Que alívio, crenças e rezas não foram vãs. O além parece existir mesmo, nada indica que isso seja uma alucinação da anestesia.
Do outro lado estou só e nu. Nem asas nem túnicas translúcidas e afins, o que atribuo ao fato de ser noviço na função, prestando um vestibular que me dará uma vaga no céu, no inferno ou noutro paradeiro não catalogado pela Bíblia. Faltou, por enquanto, o que sempre disseram que havia: o túnel luminoso que puxa irreversivelmente o recém-presunto, os parentes que já se foram aguardando com bolo, guaraná e faixa de boas-vindas, a vida do lado da carne passando como um filme rápido enquanto desligam as máquinas e decretam morte cerebral.

Ao invés disso, eis-me aqui a poucos metros de quem fui, quase à altura do teto, feito astronauta num treino sem gravidade, sem noção precisa do que sucedeu e muito menos do que está por vir. Bóio no corpo, se é que assim ainda posso chamá-lo, e no entendimento. Vai acontecer o que está fadado e que não me cabe saber, embora sinta o poder insuspeito do arbítrio mais livre, que me permitiria, se quisesse, fechar os olhos e abri-los um segundo depois na ponte do Brooklin ou em Jacarta. Tão inédita quanto mágica, essa nova faculdade não me seduz como seria de se supor. Prefiro estar aqui em cima e assistir ao que farão de mim e do espólio quase nulo a ser em breve repartido.

A estranha rédea sobre a consciência reforça a desconfiança de que esteja ligado debilmente à minha carcaça, e viva agora um impreciso devaneio de que me livrarei em poucas horas, reassumindo o sujeito com CPF, RG e obrigações a cumprir. Ninguém me assegura que não seja isso, e essa ausência de governo e coordenadas me perturbam. Mexem agora num tubo ligado ao meu braço, mas não vejo nenhuma tentativa de ressuscitação. A enfermeira anota alguma coisa na prancheta que nem tento decifrar, os óculos que usava parecem continuar fazendo falta.

Previsíveis providências a serem tomadas nos próximos minutos: avisar a família, preencher os prontuários de rotina, acionar o pessoal da remoção, retirar toda a tripa – inclusa aí a meia portuguesa/meia aliche devorada antes do acidente, completar o vazio das vísceras com algodão embebido em formol, costurar, vestir e meter o infortunado que vos fala (ou vos falava) num modelito clássico de mogno maciço. Cubro o rosto daqui de cima para não ver o rosto de baixo escondido até a testa com o lençol azul. “Near death experience”, uma vez entrei num site que falava sobre isso.
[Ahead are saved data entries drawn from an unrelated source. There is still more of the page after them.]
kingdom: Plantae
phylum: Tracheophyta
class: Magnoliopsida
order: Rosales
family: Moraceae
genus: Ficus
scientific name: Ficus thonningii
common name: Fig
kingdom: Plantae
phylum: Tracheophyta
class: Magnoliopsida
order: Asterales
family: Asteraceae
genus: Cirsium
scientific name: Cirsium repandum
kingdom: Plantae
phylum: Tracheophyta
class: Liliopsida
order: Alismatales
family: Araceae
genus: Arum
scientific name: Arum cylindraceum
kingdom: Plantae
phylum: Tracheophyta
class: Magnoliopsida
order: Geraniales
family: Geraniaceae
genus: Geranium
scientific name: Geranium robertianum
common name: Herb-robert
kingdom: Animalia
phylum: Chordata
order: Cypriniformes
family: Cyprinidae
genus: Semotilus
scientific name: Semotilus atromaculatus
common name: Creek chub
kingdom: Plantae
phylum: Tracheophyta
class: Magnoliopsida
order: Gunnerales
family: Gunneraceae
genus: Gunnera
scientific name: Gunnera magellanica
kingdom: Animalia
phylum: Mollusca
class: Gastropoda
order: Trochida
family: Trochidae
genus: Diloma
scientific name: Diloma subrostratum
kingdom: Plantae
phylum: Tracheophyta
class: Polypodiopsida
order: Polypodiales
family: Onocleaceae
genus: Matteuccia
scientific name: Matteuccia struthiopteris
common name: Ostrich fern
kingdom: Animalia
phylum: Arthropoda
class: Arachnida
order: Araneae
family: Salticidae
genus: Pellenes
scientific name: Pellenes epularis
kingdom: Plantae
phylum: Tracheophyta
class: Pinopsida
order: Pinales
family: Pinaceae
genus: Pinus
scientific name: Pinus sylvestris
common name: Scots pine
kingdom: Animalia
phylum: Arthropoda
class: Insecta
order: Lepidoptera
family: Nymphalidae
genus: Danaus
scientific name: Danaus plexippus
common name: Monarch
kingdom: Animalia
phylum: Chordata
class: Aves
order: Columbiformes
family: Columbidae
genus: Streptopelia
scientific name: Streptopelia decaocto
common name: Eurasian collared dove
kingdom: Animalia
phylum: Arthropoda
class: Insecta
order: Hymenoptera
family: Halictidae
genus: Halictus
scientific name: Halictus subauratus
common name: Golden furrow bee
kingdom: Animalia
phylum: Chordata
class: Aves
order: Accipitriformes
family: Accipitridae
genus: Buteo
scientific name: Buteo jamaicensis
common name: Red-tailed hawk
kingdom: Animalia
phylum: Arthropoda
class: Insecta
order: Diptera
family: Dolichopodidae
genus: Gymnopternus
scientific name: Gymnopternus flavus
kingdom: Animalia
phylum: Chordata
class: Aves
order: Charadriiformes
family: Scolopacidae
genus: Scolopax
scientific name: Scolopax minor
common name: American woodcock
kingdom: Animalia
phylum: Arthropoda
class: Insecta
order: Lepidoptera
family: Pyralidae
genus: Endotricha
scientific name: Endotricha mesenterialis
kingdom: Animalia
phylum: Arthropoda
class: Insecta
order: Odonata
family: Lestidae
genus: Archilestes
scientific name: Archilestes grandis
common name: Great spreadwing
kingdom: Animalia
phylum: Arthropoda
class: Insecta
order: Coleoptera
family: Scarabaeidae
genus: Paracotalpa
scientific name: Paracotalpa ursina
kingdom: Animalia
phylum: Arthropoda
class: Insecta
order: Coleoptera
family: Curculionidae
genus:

Se retornar posso dar meu testemunho, já engrossando as estatísticas dos que quase foram. Mas pelo jeito fui mesmo, embora sem garantias de ter ido ao certo, estando assim até segunda ordem nesse lodo movediço.

A televisão do quarto fala sobre mim, mostrando uma foto antiga em que ainda tinha barba. Ou foi muito feia a causa mortis ou era famoso e não me recordo. A enfermeira cruza minhas mãos sobre o peito e aumenta o volume do aparelho para ouvir a reportagem, ao mesmo tempo em que a imprensa vai invadindo o quarto e disparando flashes.